Zaman ve çalışmak söz konusu olunca peşi sıra bir gündem daha oluşuyor: Uyku.

Uyku sorunu yaşıyoruz. Uyuyamıyoruz. “Uyumak neredeyse aristokratik bir lükse dönüştü.” Sf.39 diyor yazar.

Nasıl böyle oldu peki? Öncelikle aşırı derecede tetikte olmamızdan, gevşeyemememizden. ”Her uyku gecikme riskidir.” Sf.39 Gün içinde kendimize zaman ayıramayınca zamanı gece uyumayarak ayırmaya çalışıyoruz. Uyumuyoruz ama yatakta fazla vakit geçiriyoruz. Yemek yiyor, film seyrediyor, çalışıyoruz. Gerçi Descartes da düşünmek için uzun süre yatağından kalkmazmış. Ama sanırım zaten onun düşünmekten başka işi yok.

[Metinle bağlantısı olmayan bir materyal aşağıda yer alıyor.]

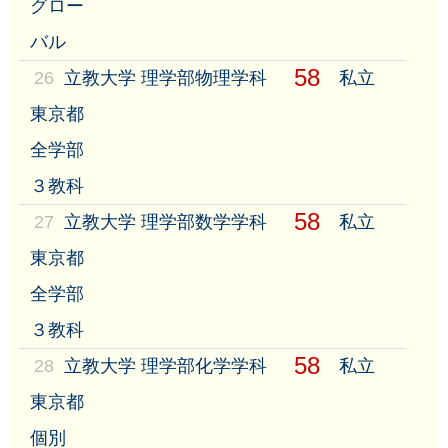
グロー
バル
58
26
立教大学 理学部物理学科
私立
東京都
全学部
３教科
58
27
立教大学 理学部数学学科
私立
東京都
全学部
３教科
58
28
立教大学 理学部化学学科
私立
東京都
個別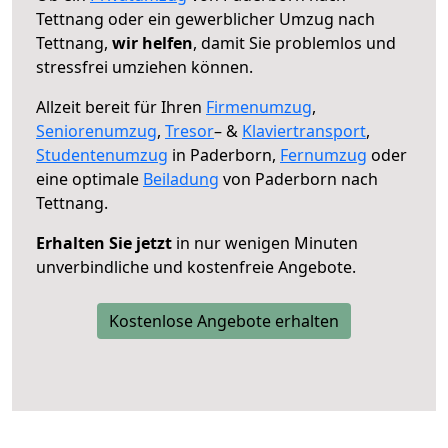
Tettnang oder ein gewerblicher Umzug nach
Tettnang,
wir helfen
, damit Sie problemlos und
stressfrei umziehen können.
Allzeit bereit für Ihren
Firmenumzug
,
Seniorenumzug
,
Tresor
– &
Klaviertransport
,
Studentenumzug
in Paderborn,
Fernumzug
oder
eine optimale
Beiladung
von Paderborn nach
Tettnang.
Erhalten Sie jetzt
in nur wenigen Minuten
unverbindliche und kostenfreie Angebote.
Kostenlose Angebote erhalten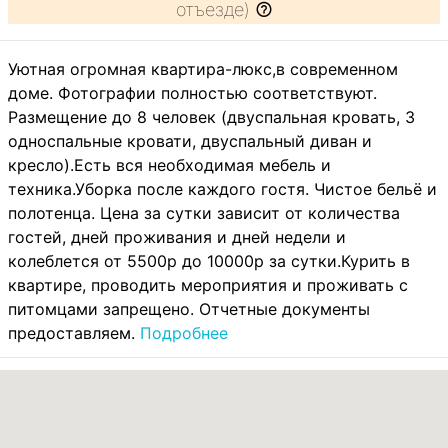
отъезде)
Уютная огромная квартира-люкс,в современном
доме. Фотографии полностью соответствуют.
Размещение до 8 человек (двуспальная кровать, 3
односпальные кровати, двуспальный диван и
кресло).Есть вся необходимая мебель и
техника.Уборка после каждого гостя. Чистое бельё и
полотенца. Цена за сутки зависит от количества
гостей, дней проживания и дней недели и
колеблется от 5500р до 10000р за сутки.Курить в
квартире, проводить мероприятия и проживать с
питомцами запрещено. Отчетные документы
предоставляем.
Подробнее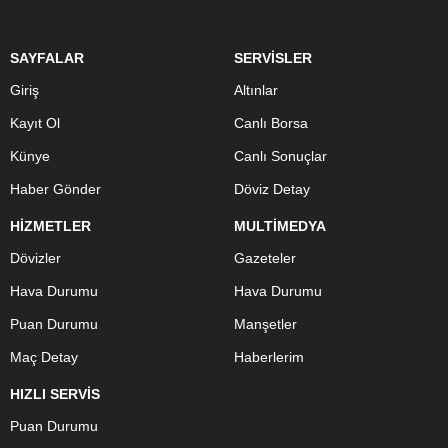
SAYFALAR
SERVİSLER
Giriş
Altınlar
Kayıt Ol
Canlı Borsa
Künye
Canlı Sonuçlar
Haber Gönder
Döviz Detay
HİZMETLER
MULTİMEDYA
Dövizler
Gazeteler
Hava Durumu
Hava Durumu
Puan Durumu
Manşetler
Maç Detay
Haberlerim
HIZLI SERVİS
Puan Durumu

“İnsanların uyuyabilmesi için toplumsal bir antlaşmanın olması gerekir.” Sf.48 diye de ekliyor yazar. Geceleri şehirdeki faaliyetlerin durması, gecedeki huzura saygı gösterilmesi vb.

“Yaşam biçimimiz uykuyla bağdaşmıyor çünkü artık gündüzle geceyi ayırt edemiyoruz. Gece ışıklarıyla şaşıran beyin uykuyla uyanıklık evrelerini artık tanımıyor.” Sf.46

Ben burada bir çıkıntılık daha yapacağım, benim uyku sorunum yok. Kendimi bildim bileli erken yatar erken kalkarım. Hava karardığı an uyku modum açılır, istesem uyurum, sabaha kadar da uyanmam, hava aydınlandığı an da uyanmış olurum, daha fazla uyumam, kalkarım. Sabahları yatakta öylece takılmak da keyifli tabii, zaman zaman yaparım.

*

Kitapta bir kabileden bahsediliyor, Siyu kabilesi. Bu kabilede zaman belirten sözcük yokmuş. Gecikme ya da beklemek sözcükleri örneğin. Beklemeyi ve gecikmeyi bilmiyorlarmış.

*

Çağımız sızlanmalarından bir diğeri de kitap okuyamamaktan yakınmak. Bu konuda yazar diyor ki: Okumak fazla zaman alır, cümle cümle okumalı, hepsini okumalıyız. Zaplamak imkansız, bu yüzden kitap okuyabilmek için zamanla barışık olmak gerekir. “Okumak gerçekten de hızlandırılmış hayatla bağdaşmaz.” Sf.44

Bu konuda bir kitap için

Bkz: Çalınan Dikkat

Ben bu konuda da çıkıntılığımla geldim. Benim kitap okuyamamak gibi bir sorunum olmadığı sanırım aşikar. Böyle bir sorunu olduğunu söyleyenlere de “Belki kitap okumayı zannettiğin kadar istemiyorsundur.” Diyorum. Başta yazdığım gönülsüzlükle ilgili buluyorum bu durumu. Zamansızlık, dikkatini verememek… vb sözler benim kulağıma “Bu işi yapmayı o kadar da istemiyorum” olarak geliyor.

*

Çözüm önerisi olarak yazar can sıkıntısını yaşamak gerektiğini söylüyor. Bu sıkıntı bir çeşit mola gibi, yeniden çalışmaya motivasyon sağlarmış.